→ ACTIVITY
Rewrite the material below as a numbered list without blank lines, beginning with its first line and ending with the line that contains "True or false: Exact".

================

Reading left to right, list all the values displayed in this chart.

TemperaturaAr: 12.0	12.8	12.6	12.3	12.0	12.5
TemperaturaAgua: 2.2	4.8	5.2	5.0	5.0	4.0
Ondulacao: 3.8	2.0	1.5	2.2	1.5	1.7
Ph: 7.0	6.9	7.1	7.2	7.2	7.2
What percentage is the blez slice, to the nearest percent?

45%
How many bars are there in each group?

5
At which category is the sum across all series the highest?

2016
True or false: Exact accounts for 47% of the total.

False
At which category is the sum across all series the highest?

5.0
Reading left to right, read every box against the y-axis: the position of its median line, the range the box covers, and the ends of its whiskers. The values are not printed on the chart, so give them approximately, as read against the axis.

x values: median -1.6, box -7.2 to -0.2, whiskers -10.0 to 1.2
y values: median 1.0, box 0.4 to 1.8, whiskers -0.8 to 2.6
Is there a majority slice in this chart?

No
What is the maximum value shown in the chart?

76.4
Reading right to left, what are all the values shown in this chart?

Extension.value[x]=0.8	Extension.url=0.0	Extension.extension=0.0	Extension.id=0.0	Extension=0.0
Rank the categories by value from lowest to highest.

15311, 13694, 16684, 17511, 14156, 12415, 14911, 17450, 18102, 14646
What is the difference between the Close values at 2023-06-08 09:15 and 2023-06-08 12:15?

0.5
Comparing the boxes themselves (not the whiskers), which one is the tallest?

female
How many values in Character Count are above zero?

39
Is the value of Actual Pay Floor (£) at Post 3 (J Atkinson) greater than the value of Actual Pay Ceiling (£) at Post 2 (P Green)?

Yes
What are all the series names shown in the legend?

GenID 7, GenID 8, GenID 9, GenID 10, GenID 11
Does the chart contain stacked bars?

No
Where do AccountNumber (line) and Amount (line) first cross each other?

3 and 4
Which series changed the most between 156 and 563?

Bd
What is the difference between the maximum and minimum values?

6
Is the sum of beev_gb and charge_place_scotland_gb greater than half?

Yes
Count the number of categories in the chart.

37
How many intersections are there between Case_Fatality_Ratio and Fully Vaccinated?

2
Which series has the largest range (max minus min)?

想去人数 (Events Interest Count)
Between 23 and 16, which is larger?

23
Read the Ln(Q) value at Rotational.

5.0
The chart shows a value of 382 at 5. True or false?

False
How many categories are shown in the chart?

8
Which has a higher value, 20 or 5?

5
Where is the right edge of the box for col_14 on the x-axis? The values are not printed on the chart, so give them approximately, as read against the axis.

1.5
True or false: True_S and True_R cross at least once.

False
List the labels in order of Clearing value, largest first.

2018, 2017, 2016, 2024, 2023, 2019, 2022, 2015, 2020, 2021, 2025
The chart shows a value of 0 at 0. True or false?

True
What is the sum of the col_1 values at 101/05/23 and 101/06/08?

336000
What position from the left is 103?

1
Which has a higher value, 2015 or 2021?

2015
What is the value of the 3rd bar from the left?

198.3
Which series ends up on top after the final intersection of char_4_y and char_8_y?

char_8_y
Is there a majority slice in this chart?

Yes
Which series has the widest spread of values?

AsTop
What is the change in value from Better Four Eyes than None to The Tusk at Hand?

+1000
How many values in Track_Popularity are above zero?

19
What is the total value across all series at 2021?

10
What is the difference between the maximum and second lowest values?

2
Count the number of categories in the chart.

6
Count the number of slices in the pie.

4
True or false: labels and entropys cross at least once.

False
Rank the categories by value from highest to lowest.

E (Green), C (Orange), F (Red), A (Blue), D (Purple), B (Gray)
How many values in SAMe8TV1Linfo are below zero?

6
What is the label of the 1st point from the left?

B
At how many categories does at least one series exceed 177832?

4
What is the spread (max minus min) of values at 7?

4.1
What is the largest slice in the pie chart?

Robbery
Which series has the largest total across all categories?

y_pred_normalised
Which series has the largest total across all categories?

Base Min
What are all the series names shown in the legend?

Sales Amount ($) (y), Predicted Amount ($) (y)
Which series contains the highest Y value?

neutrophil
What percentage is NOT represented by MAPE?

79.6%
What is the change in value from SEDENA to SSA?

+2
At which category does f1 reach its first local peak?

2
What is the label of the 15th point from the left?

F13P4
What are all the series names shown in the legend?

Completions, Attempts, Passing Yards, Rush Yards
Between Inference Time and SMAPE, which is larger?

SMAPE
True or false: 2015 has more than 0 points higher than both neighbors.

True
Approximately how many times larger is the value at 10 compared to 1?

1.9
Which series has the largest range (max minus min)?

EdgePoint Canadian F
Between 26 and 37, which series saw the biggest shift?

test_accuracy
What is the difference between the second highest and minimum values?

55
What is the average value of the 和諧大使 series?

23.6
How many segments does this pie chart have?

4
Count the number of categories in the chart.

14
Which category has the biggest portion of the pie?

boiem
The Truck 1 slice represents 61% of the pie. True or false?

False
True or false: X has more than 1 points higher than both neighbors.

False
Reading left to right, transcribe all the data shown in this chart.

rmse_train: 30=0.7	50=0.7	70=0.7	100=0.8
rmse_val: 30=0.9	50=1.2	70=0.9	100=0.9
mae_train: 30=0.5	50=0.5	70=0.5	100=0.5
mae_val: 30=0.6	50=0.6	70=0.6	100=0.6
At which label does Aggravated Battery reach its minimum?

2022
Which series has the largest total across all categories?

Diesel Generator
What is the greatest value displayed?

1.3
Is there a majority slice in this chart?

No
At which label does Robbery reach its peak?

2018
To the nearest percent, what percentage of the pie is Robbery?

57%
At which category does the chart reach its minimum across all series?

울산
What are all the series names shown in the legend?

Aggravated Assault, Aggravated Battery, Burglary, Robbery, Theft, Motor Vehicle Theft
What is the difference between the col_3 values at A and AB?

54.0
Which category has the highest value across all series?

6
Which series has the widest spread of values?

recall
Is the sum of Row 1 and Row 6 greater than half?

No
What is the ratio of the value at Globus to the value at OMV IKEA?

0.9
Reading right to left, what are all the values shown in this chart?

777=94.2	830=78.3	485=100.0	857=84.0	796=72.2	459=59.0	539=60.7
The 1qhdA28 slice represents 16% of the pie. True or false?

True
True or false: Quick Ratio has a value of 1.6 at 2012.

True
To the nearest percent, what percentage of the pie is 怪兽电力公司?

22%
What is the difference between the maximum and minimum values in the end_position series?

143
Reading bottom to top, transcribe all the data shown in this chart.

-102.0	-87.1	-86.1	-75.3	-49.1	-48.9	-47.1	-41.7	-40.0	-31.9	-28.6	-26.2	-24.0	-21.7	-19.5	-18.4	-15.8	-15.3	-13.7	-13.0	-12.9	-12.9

================

→ EXERCISE OUTPUT
1. Reading left to right, list all the values displayed in this chart.
2. TemperaturaAr: 12.0	12.8	12.6	12.3	12.0	12.5
3. TemperaturaAgua: 2.2	4.8	5.2	5.0	5.0	4.0
4. Ondulacao: 3.8	2.0	1.5	2.2	1.5	1.7
5. Ph: 7.0	6.9	7.1	7.2	7.2	7.2
6. What percentage is the blez slice, to the nearest percent?
7. 45%
8. How many bars are there in each group?
9. 5
10. At which category is the sum across all series the highest?
11. 2016
12. True or false: Exact accounts for 47% of the total.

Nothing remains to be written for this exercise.